Council approves synagogue's request for symbolic boundary

September 19, 2006

By Jeanette Steele​SIGN ON SAN DIEGOStaff Writer

September 19, 2006

After accusations and denials of anti-Semitism were thrown around at City Hall, a La Jolla synagogue will be allowed to create a symbolic boundary using city streets.

The San Diego City Council voted unanimously yesterday to support Congregation Adat Yeshurun, despite the concerns of opponents who said a religious symbol has no business in the public right of way and that it will encourage “resegregation” in a neighborhood with a history of discrimination against Jews.

Members of the Orthodox synagogue were overjoyed by the council decision.

“I can tell you personally that the impact on our families will be tremendous,” said David Kupferberg. “This is something that is life-changing.”

Opponents were passionate about their many objections, including the argument that the boundary, or eruv, would be an eyesore that detracts from the enjoyment of living in La Jolla.

“Why should a resident have to look out their windows and within 3 to 6 feet see eruv lines, adapters or reflectors that are only used by a specific religious group?” said Misti Coleman of La Jolla.

Congregation Adat Yeshurun will start work as soon as possible on the boundary, which will encircle about 8 square miles of La Jolla and University City. Parts of it will consist of a clear, 20-foot-high wire that looks like fishing line.

Orthodox Jews’ religious beliefs prohibit them from carrying anything outside the home during the Sabbath, from sundown Friday to sundown Saturday.

That means 285 families who attend the synagogue on La Jolla Scenic Drive can’t carry their children or push a wheelchair en route to Sabbath services, they say.

Eruvs help observant Orthodox Jews by symbolically extending the area they consider “home” to mean public space within the boundary. An eruv allows synagogue members to push their children in strollers, walk with a cane or carry food to a friend’s home for Sabbath dinner.

More than 100 U.S. cities have allowed eruvs for their more traditional Jewish residents, including Los Angeles and New York. In Washington, D.C., the White House and the Supreme Court building sit within an eruv.

The concept has stirred controversy in some cities. In Tenafly, N.J., the issue went to a federal appeals court before the city allowed an eruv that had been erected without permits.

A College Area synagogue was the first in San Diego to erect an eruv after the City Council passed an ordinance in 2001 allowing the wires in the public right of way. Chabad of University City received approval in June to erect a boundary, but construction has not begun.
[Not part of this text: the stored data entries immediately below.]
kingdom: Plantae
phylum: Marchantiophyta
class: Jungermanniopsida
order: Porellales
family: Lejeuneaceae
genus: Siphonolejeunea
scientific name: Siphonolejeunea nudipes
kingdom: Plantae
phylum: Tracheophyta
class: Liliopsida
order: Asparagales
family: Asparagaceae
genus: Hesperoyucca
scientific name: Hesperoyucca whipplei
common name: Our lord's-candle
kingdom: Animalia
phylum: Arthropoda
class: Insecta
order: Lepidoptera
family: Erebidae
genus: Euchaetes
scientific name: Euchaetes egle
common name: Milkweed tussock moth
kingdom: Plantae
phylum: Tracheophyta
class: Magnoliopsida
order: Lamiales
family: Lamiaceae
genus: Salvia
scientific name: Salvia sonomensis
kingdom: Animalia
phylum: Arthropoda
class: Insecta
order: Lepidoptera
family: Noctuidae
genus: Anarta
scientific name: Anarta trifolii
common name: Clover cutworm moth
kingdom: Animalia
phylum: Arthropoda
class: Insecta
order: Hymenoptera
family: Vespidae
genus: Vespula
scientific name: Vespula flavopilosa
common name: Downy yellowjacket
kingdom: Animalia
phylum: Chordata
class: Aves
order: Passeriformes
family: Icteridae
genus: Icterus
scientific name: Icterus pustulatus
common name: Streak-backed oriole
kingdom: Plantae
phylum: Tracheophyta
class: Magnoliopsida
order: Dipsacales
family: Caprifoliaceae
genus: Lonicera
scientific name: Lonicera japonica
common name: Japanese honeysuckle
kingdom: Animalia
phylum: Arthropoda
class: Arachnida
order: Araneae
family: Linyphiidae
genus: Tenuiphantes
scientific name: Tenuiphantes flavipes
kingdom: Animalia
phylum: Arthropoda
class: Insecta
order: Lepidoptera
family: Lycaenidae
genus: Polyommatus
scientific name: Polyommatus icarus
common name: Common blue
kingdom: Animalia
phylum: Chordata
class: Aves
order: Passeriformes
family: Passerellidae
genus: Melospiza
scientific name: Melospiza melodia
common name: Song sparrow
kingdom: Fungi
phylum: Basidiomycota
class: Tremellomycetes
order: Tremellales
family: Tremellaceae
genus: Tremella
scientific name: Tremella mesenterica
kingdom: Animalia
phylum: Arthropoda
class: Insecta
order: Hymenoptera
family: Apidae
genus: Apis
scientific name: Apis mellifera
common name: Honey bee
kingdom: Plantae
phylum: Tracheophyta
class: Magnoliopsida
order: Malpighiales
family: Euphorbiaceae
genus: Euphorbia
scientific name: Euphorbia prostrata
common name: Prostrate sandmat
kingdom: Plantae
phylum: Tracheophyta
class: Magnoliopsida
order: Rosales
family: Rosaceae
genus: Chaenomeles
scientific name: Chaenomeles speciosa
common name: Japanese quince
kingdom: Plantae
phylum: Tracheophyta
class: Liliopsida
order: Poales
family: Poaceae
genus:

The San Diego Planning Commission granted Congregation Adat Yeshurun permission for an eruv in June, but the La Jolla Shores Association appealed the decision.

Association chairwoman Sherri Lightner told the City Council that the public right of way shouldn’t be used by private groups without taxpayer compensation.

Lightner said another concern is risk to pedestrians should a wire break and fall. She also argued that it is wrong to erect wires when the city is working to place La Jolla utility lines underground.

Councilman Jim Madaffer said the arguments of people testifying against the eruv smacked of anti-Semitism.

“I just think there are people in La Jolla that simply still don’t like folks of the Jewish faith,” Madaffer said, adding later, “All I can say is get over it.”

Madaffer and some synagogue members also pointed out that at one time La Jolla property restrictions didn’t allow Jews to buy homes there.

Council President Scott Peters, who represents La Jolla, defended theeruv opponents.

“I don’t want to suggest that I agree that’s what’s animating this discussion,” Peters said.

“It’s not fair to say nothing’s changed in La Jolla since … 1973. If you look at the list of community leaders in La Jolla, Jewish leaders are prominent on that list.”

The La Jolla eruv proposal calls for about 4,700 feet of monofilament line, mostly at intersections where the boundary line needs to cross a street. The rest of the demarcation would use “natural” boundaries, such as existing fences. Six new stop sign-style poles would need to be installed, five existing ones would be replaced and two poles would be extended.

San Diego is possibly the first city to make eruvs include reflective strips of tape to alert birds to the wires. Beth Jacob Congregation in the College Area was required to use the strips. The City Council told the La Jolla synagogue yesterday that it can hold off until someone shows proof that the eruv wire is harmful to wildlife.